#### [How to complete this task]
Please rewrite the listing below with every "Full time" changed to "Part time" and nothing else altered.

[Transcribed page text]
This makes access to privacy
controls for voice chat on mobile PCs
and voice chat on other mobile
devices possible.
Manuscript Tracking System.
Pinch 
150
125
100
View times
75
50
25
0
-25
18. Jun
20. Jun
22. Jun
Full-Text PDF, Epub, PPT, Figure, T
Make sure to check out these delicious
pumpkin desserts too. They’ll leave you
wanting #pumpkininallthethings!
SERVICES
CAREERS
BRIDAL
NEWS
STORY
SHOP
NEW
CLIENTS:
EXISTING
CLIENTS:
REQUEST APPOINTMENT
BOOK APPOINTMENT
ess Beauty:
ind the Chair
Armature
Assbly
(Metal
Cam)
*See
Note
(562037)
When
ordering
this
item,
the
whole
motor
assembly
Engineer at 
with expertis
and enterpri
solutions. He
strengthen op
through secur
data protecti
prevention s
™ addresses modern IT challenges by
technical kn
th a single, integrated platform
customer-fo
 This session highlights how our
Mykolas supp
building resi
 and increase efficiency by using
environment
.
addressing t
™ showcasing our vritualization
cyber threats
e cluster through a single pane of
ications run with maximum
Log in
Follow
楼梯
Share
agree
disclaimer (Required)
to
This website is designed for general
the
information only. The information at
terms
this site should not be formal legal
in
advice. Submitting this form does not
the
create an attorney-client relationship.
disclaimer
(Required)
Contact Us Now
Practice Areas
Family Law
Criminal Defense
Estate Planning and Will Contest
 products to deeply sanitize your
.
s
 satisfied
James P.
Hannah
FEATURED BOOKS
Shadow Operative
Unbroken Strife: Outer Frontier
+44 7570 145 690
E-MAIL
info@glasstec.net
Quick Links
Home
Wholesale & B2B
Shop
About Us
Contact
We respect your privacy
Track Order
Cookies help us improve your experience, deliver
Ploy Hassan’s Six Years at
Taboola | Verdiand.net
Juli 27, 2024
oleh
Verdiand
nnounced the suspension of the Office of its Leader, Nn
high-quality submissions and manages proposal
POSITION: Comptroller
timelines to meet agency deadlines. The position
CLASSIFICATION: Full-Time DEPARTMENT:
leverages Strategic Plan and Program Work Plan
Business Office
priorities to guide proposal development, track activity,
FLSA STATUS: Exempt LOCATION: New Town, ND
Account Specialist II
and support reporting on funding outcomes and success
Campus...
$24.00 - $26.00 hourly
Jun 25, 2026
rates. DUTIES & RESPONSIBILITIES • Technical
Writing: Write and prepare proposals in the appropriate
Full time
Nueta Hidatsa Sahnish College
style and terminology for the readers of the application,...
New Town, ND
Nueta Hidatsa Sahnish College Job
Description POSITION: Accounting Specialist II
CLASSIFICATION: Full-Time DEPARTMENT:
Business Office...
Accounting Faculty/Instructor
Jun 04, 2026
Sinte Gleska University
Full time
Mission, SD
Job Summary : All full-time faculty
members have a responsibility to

#### [Answer to this exercise]
This makes access to privacy
controls for voice chat on mobile PCs
and voice chat on other mobile
devices possible.
Manuscript Tracking System.
Pinch 
150
125
100
View times
75
50
25
0
-25
18. Jun
20. Jun
22. Jun
Full-Text PDF, Epub, PPT, Figure, T
Make sure to check out these delicious
pumpkin desserts too. They’ll leave you
wanting #pumpkininallthethings!
SERVICES
CAREERS
BRIDAL
NEWS
STORY
SHOP
NEW
CLIENTS:
EXISTING
CLIENTS:
REQUEST APPOINTMENT
BOOK APPOINTMENT
ess Beauty:
ind the Chair
Armature
Assbly
(Metal
Cam)
*See
Note
(562037)
When
ordering
this
item,
the
whole
motor
assembly
Engineer at 
with expertis
and enterpri
solutions. He
strengthen op
through secur
data protecti
prevention s
™ addresses modern IT challenges by
technical kn
th a single, integrated platform
customer-fo
 This session highlights how our
Mykolas supp
building resi
 and increase efficiency by using
environment
.
addressing t
™ showcasing our vritualization
cyber threats
e cluster through a single pane of
ications run with maximum
Log in
Follow
楼梯
Share
agree
disclaimer (Required)
to
This website is designed for general
the
information only. The information at
terms
this site should not be formal legal
in
advice. Submitting this form does not
the
create an attorney-client relationship.
disclaimer
(Required)
Contact Us Now
Practice Areas
Family Law
Criminal Defense
Estate Planning and Will Contest
 products to deeply sanitize your
.
s
 satisfied
James P.
Hannah
FEATURED BOOKS
Shadow Operative
Unbroken Strife: Outer Frontier
+44 7570 145 690
E-MAIL
info@glasstec.net
Quick Links
Home
Wholesale & B2B
Shop
About Us
Contact
We respect your privacy
Track Order
Cookies help us improve your experience, deliver
Ploy Hassan’s Six Years at
Taboola | Verdiand.net
Juli 27, 2024
oleh
Verdiand
nnounced the suspension of the Office of its Leader, Nn
high-quality submissions and manages proposal
POSITION: Comptroller
timelines to meet agency deadlines. The position
CLASSIFICATION: Full-Time DEPARTMENT:
leverages Strategic Plan and Program Work Plan
Business Office
priorities to guide proposal development, track activity,
FLSA STATUS: Exempt LOCATION: New Town, ND
Account Specialist II
and support reporting on funding outcomes and success
Campus...
$24.00 - $26.00 hourly
Jun 25, 2026
rates. DUTIES & RESPONSIBILITIES • Technical
Writing: Write and prepare proposals in the appropriate
Part time
Nueta Hidatsa Sahnish College
style and terminology for the readers of the application,...
New Town, ND
Nueta Hidatsa Sahnish College Job
Description POSITION: Accounting Specialist II
CLASSIFICATION: Full-Time DEPARTMENT:
Business Office...
Accounting Faculty/Instructor
Jun 04, 2026
Sinte Gleska University
Part time
Mission, SD
Job Summary : All full-time faculty
members have a responsibility to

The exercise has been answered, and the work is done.